Incidentally, going back to Jim, Jim was not really all that good on the day to day kind of supervision that most of us would have to give a student. He didn’t really, I think, ever help people to solve experimental difficulties very much. What he did was to create a lab that had a lot of talented young people in it so basically you had to learn a lot from your peers from the other students. And inevitably that happens in any lab. But I think in my own lab I would probably have to take a lot more responsibility for helping students to struggle with what kind of experimental problems they had and at least try to point them to who they could get extra advice on how to overcome the difficulties.
Jerry Adams, currently Professor and Joint Head of Molecular Genetics of Cancer Division of The Walter and Eliza Hall Institute of Medical Research, is noted for his achievements in molecular biology, immunology and the molecular genetics of cancer. After completing his BSc in Chemistry at Emory University in 1962, he completed his Ph.D. at Harvard under James Watson. During this time, Adams and Mario Capecchi discovered the initiation mechanism for polypeptides. Adams earned his degree in 1967 and went on to do post-doctoral work at the MRC Laboratory of Molecular Biology in Cambridge, England, where he met his wife, Suzanne Cory. They did further research in Geneva, and in 1972 joined The Walter and Eliza Hall Institute of Medical Research in Australia.

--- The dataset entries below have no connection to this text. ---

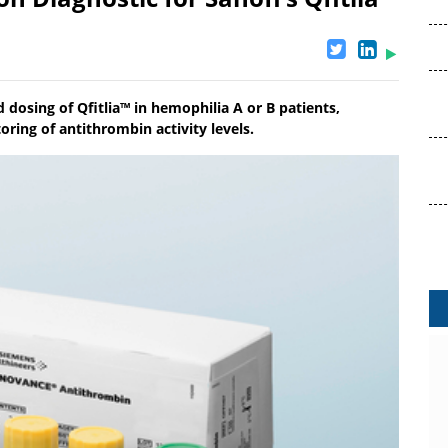
 dosing of Qfitlia™ in hemophilia A or B patients,
ring of antithrombin activity levels.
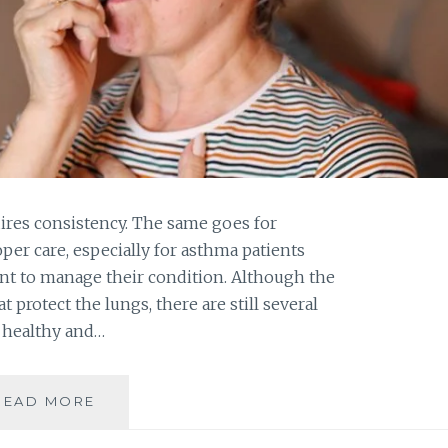
uires consistency. The same goes for
oper care, especially for asthma patients
t to manage their condition. Although the
t protect the lungs, there are still several
t healthy and…
EXPERTS
READ MORE
SHARE
BEST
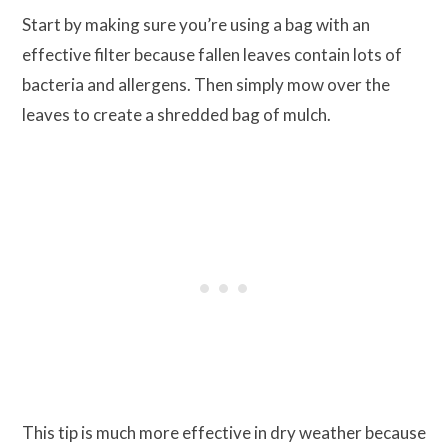
Start by making sure you’re using a bag with an
effective filter because fallen leaves contain lots of
bacteria and allergens. Then simply mow over the
leaves to create a shredded bag of mulch.
This tip is much more effective in dry weather because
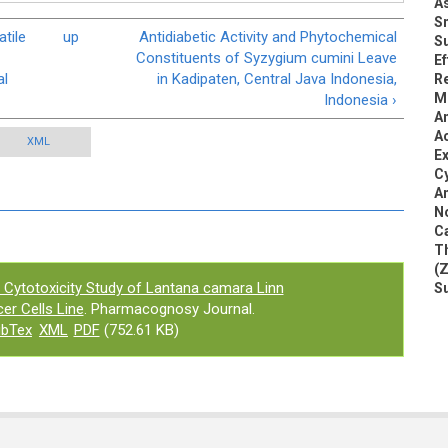
A
S
tile
up
Antidiabetic Activity and Phytochemical
S
Constituents of Syzygium cumini Leave
Ef
al
in Kadipaten, Central Java Indonesia,
Re
Mi
Indonesia ›
An
Ac
XML
Ex
Cy
An
N
Ca
Th
(Z
 Cytotoxicity Study of Lantana camara Linn
S
er Cells Line
. Pharmacognosy Journal.
ibTex
XML
PDF
(752.61 KB)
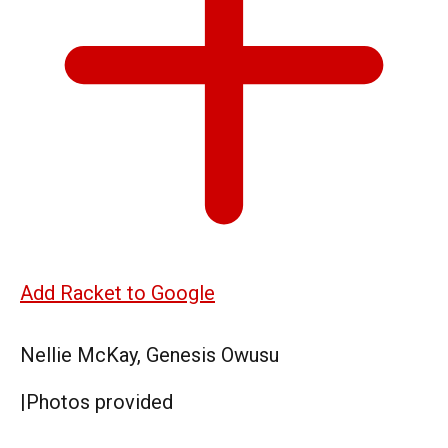
Add Racket to Google
Nellie McKay, Genesis Owusu
|
Photos provided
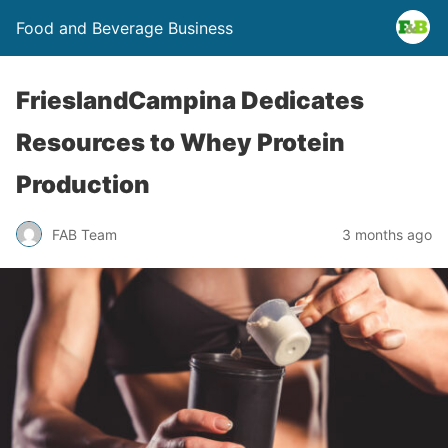
Food and Beverage Business
FrieslandCampina Dedicates
Resources to Whey Protein
Production
FAB Team
3 months ago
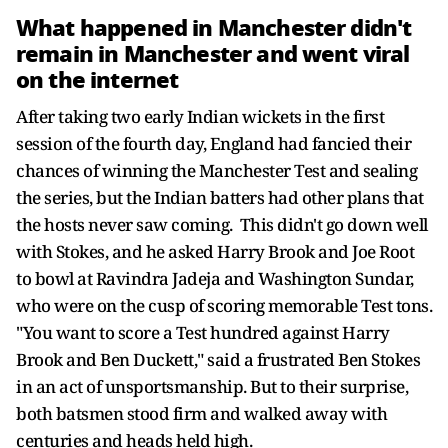
What happened in Manchester didn't
remain in Manchester and went viral
on the internet
After taking two early Indian wickets in the first
session of the fourth day, England had fancied their
chances of winning the Manchester Test and sealing
the series, but the Indian batters had other plans that
the hosts never saw coming. This didn't go down well
with Stokes, and he asked Harry Brook and Joe Root
to bowl at Ravindra Jadeja and Washington Sundar,
who were on the cusp of scoring memorable Test tons.
"You want to score a Test hundred against Harry
Brook and Ben Duckett," said a frustrated Ben Stokes
in an act of unsportsmanship. But to their surprise,
both batsmen stood firm and walked away with
centuries and heads held high.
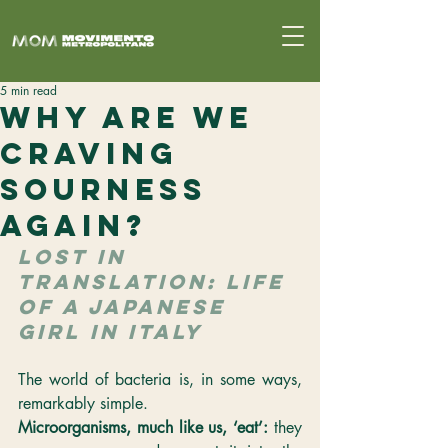
5 min read
Why Are We
Craving
Sourness
Again?
LOST IN 
TRANSLATION: LIFE 
OF A JAPANESE 
GIRL IN ITALY
The world of bacteria is, in some ways, 
remarkably simple.
Microorganisms, much like us, ‘eat’: 
they 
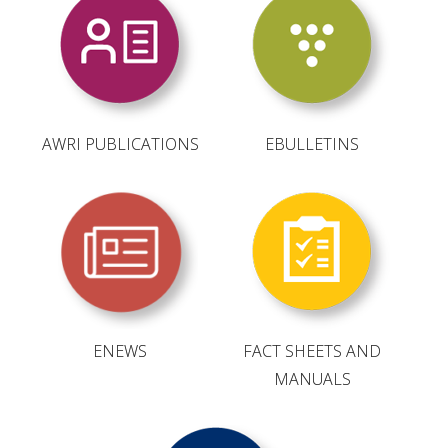
RESEARCH, DEVELOPMENT & EXTENSION PLAN 
2017 – 2025
RESEARCH, DEVELOPMENT AND EXTENSION 
PROJECTS
AWRI PUBLICATIONS
EBULLETINS
METABOLOMICS SA
SOUTH AUSTRALIAN GENOMICS CENTRE (SAGC)
WINE MICROORGANISM CULTURE COLLECTION
SERVICES TO INDUSTRY
ENEWS
FACT SHEETS AND
AWRI HELPDESK
MANUALS
WINEMAKING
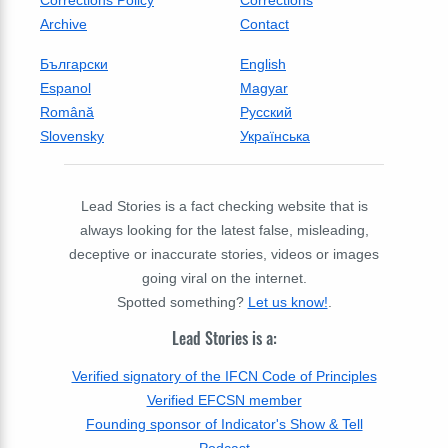
Archive
Contact
Български
English
Espanol
Magyar
Română
Русский
Slovensky
Українська
Lead Stories is a fact checking website that is
always looking for the latest false, misleading,
deceptive or inaccurate stories, videos or images
going viral on the internet.
Spotted something?
Let us know!
.
Lead Stories is a:
Verified signatory of the IFCN Code of Principles
Verified EFCSN member
Founding sponsor of Indicator's Show & Tell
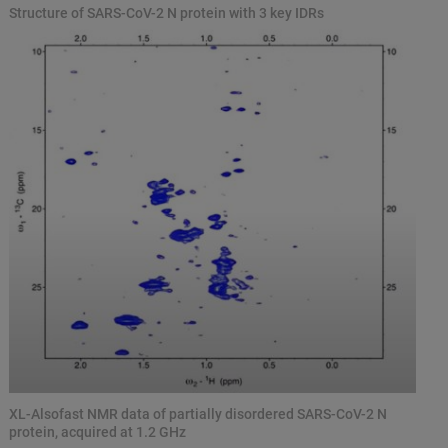
Structure of SARS-CoV-2 N protein with 3 key IDRs
XL-Alsofast NMR data of partially disordered SARS-CoV-2 N
protein, acquired at 1.2 GHz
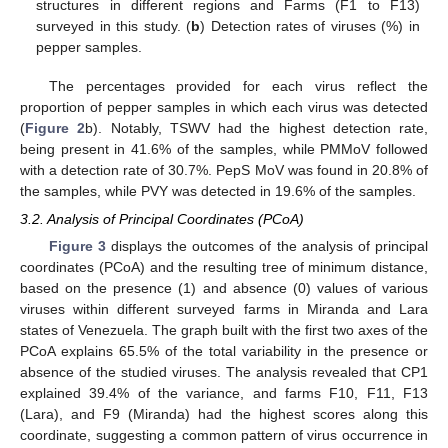
structures in different regions and Farms (F1 to F13)
surveyed in this study. (
b
) Detection rates of viruses (%) in
pepper samples.
The percentages provided for each virus reflect the
proportion of pepper samples in which each virus was detected
(
Figure 2
b). Notably, TSWV had the highest detection rate,
being present in 41.6% of the samples, while PMMoV followed
with a detection rate of 30.7%. PepS MoV was found in 20.8% of
the samples, while PVY was detected in 19.6% of the samples.
3.2. Analysis of Principal Coordinates (PCoA)
Figure 3
displays the outcomes of the analysis of principal
coordinates (PCoA) and the resulting tree of minimum distance,
based on the presence (1) and absence (0) values of various
viruses within different surveyed farms in Miranda and Lara
states of Venezuela. The graph built with the first two axes of the
PCoA explains 65.5% of the total variability in the presence or
absence of the studied viruses. The analysis revealed that CP1
explained 39.4% of the variance, and farms F10, F11, F13
(Lara), and F9 (Miranda) had the highest scores along this
coordinate, suggesting a common pattern of virus occurrence in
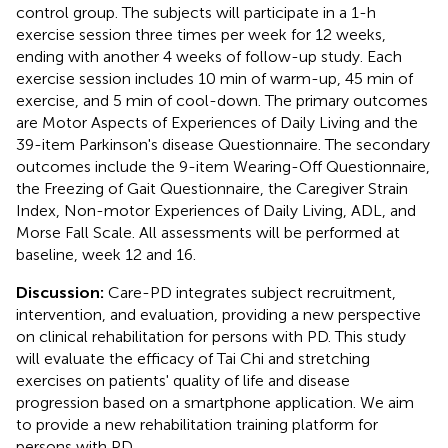
control group. The subjects will participate in a 1-h
exercise session three times per week for 12 weeks,
ending with another 4 weeks of follow-up study. Each
exercise session includes 10 min of warm-up, 45 min of
exercise, and 5 min of cool-down. The primary outcomes
are Motor Aspects of Experiences of Daily Living and the
39-item Parkinson's disease Questionnaire. The secondary
outcomes include the 9-item Wearing-Off Questionnaire,
the Freezing of Gait Questionnaire, the Caregiver Strain
Index, Non-motor Experiences of Daily Living, ADL, and
Morse Fall Scale. All assessments will be performed at
baseline, week 12 and 16.
Discussion:
Care-PD integrates subject recruitment,
intervention, and evaluation, providing a new perspective
on clinical rehabilitation for persons with PD. This study
will evaluate the efficacy of Tai Chi and stretching
exercises on patients' quality of life and disease
progression based on a smartphone application. We aim
to provide a new rehabilitation training platform for
persons with PD.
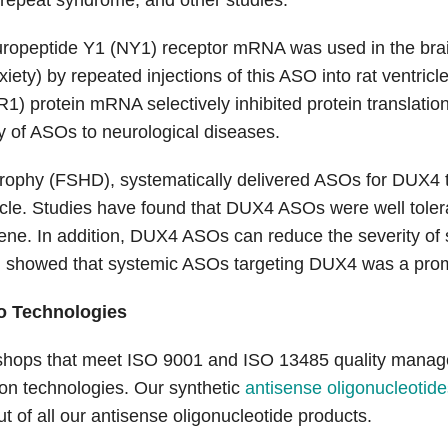
 repeat syndrome, and other studies.
neuropeptide Y1 (NY1) receptor mRNA was used in the brain
ty) by repeated injections of this ASO into rat ventricl
) protein mRNA selectively inhibited protein translation 
ty of ASOs to neurological diseases.
strophy (FSHD), systematically delivered ASOs for DUX4
. Studies have found that DUX4 ASOs were well tolerate
ne. In addition, DUX4 ASOs can reduce the severity of s
h showed that systemic ASOs targeting DUX4 was a prom
o Technologies
hops that meet ISO 9001 and ISO 13485 quality manageme
tion technologies. Our synthetic
antisense oligonucleotide
ut of all our antisense oligonucleotide products.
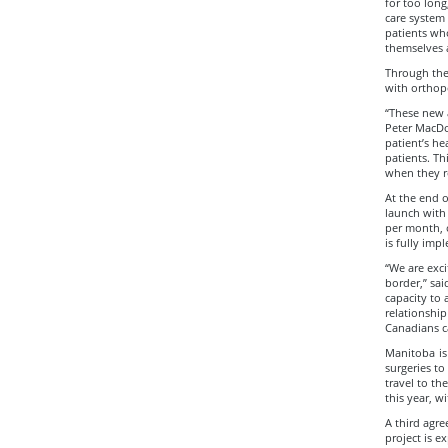
for too long
care system 
patients who
themselves 
Through the 
with orthope
“These new a
Peter MacDo
patient’s he
patients. Th
when they r
At the end o
launch with 
per month, 
is fully im
“We are exci
border,” sa
capacity to 
relationshi
Canadians c
Manitoba is
surgeries to
travel to th
this year, w
A third agre
project is e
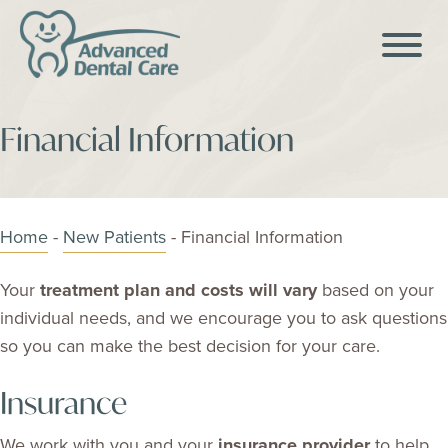
Financial Information
Home
-
New Patients
-
Financial Information
Your
treatment plan and costs will vary
based on your
individual needs, and we encourage you to ask questions
so you can make the best decision for your care.
Insurance
We work with you and your
insurance provider
to help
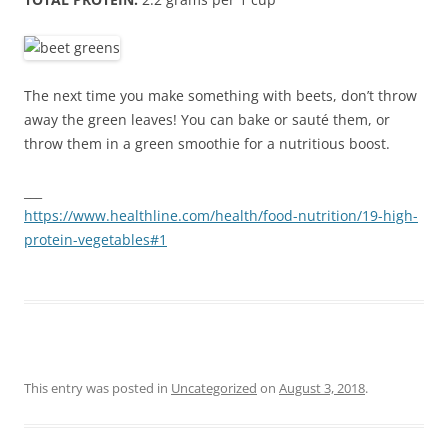
The next time you make something with beets, don’t throw
away the green leaves! You can bake or sauté them, or
throw them in a green smoothie for a nutritious boost.
___
https://www.healthline.com/health/food-nutrition/19-high-
protein-vegetables#1
This entry was posted in
Uncategorized
on
August 3, 2018
.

Adams and his research team have made many major contributions to medical science. They were the first to clone mammalian genes in Australia and discovered: (i) that antibody genes encode to recombine in a myriad of ways to fight infection; (ii) the genetic mutation that leads to Burkitt’s lymphoma and (iii) the connection between apoptosis and cancer, while studying bcl-2 gene in follicular lymphoma (with David Vaux).
Adams is a Fellow of the Australian Academy of Science (1986), a Fellow of the Royal Society of London (1992), a Fellow of the Royal Society of Victoria (1997) and a member of the National Academy of Sciences.